-- EXTRACTED MATERIAL follows --
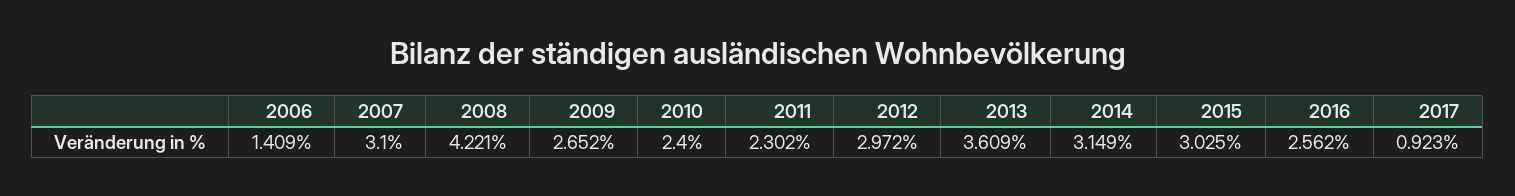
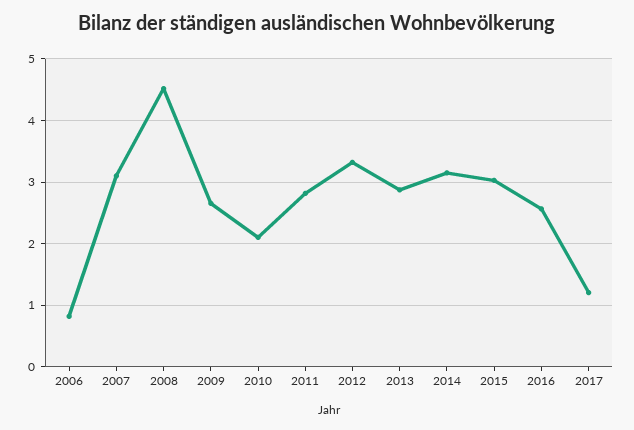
  {
-   "2006": 1.409,
+   "2006": 0.8,
    "2007": 3.1,
-   "2008": 4.221,
+   "2008": 4.5,
    "2009": 2.652,
-   "2010": 2.4,
+   "2010": 2.1,
-   "2011": 2.302,
+   "2011": 2.8,
-   "2012": 2.972,
+   "2012": 3.3,
-   "2013": 3.609,
+   "2013": 2.9,
    "2014": 3.149,
    "2015": 3.025,
    "2016": 2.562,
-   "2017": 0.923
+   "2017": 1.2
  }

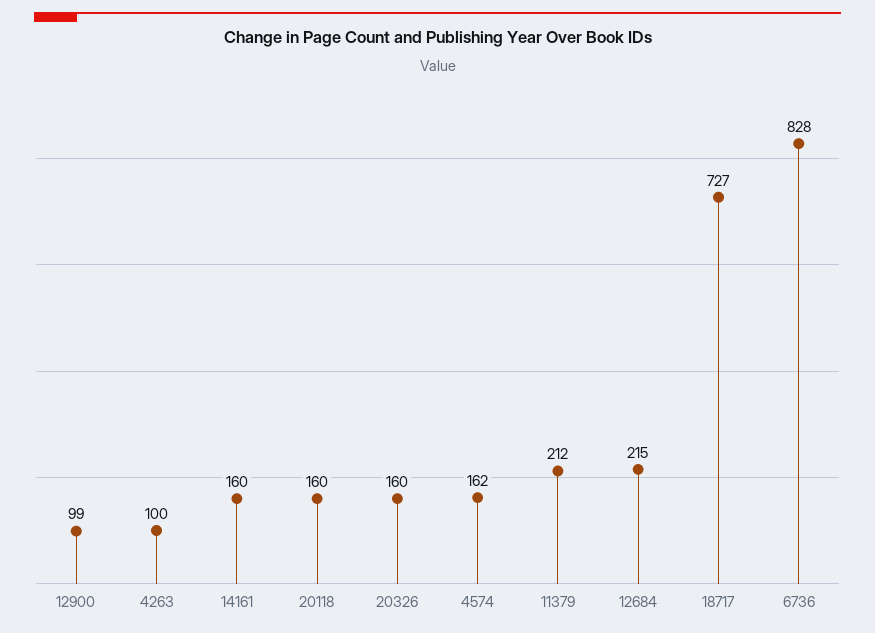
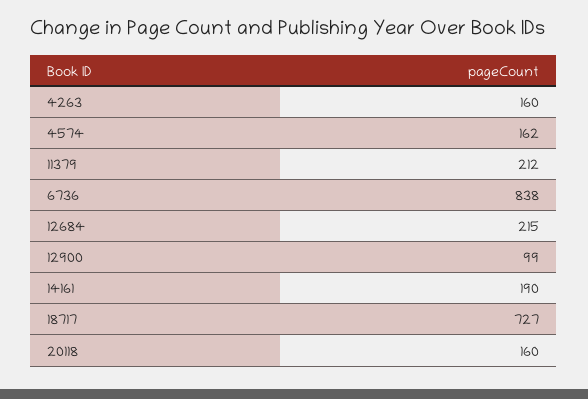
  {
    "12900": 99,
-   "4263": 100,
+   "4263": 160,
-   "14161": 160,
+   "14161": 190,
    "20118": 160,
-   "20326": 160,
    "4574": 162,
    "11379": 212,
    "12684": 215,
    "18717": 727,
-   "6736": 828
+   "6736": 838
  }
-- EXTRACTED MATERIAL concluded --
**PROBLEM TO WORK ON**
Every record above needs to be repeated exactly; pictures are to be left out.

**ANSWER FOR THIS EXERCISE**
  {
-   "2006": 1.409,
+   "2006": 0.8,
    "2007": 3.1,
-   "2008": 4.221,
+   "2008": 4.5,
    "2009": 2.652,
-   "2010": 2.4,
+   "2010": 2.1,
-   "2011": 2.302,
+   "2011": 2.8,
-   "2012": 2.972,
+   "2012": 3.3,
-   "2013": 3.609,
+   "2013": 2.9,
    "2014": 3.149,
    "2015": 3.025,
    "2016": 2.562,
-   "2017": 0.923
+   "2017": 1.2
  }

  {
    "12900": 99,
-   "4263": 100,
+   "4263": 160,
-   "14161": 160,
+   "14161": 190,
    "20118": 160,
-   "20326": 160,
    "4574": 162,
    "11379": 212,
    "12684": 215,
    "18717": 727,
-   "6736": 828
+   "6736": 838
  }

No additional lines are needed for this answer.